TASK STATEMENT - Below is a set of entries; copy all of them exactly.

DATASET EXCERPTS -
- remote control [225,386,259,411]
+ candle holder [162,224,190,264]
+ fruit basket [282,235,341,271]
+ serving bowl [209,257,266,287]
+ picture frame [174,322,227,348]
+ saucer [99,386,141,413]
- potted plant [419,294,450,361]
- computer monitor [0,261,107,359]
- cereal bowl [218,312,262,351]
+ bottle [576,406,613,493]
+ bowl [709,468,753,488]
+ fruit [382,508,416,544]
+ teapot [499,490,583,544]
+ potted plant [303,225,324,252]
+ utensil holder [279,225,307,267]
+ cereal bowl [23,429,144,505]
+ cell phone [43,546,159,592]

REPLY TO THE EXERCISE -
- remote control [225,386,259,411]
+ candle holder [162,224,190,264]
+ fruit basket [282,235,341,271]
+ serving bowl [209,257,266,287]
+ picture frame [174,322,227,348]
+ saucer [99,386,141,413]
- potted plant [419,294,450,361]
- computer monitor [0,261,107,359]
- cereal bowl [218,312,262,351]
+ bottle [576,406,613,493]
+ bowl [709,468,753,488]
+ fruit [382,508,416,544]
+ teapot [499,490,583,544]
+ potted plant [303,225,324,252]
+ utensil holder [279,225,307,267]
+ cereal bowl [23,429,144,505]
+ cell phone [43,546,159,592]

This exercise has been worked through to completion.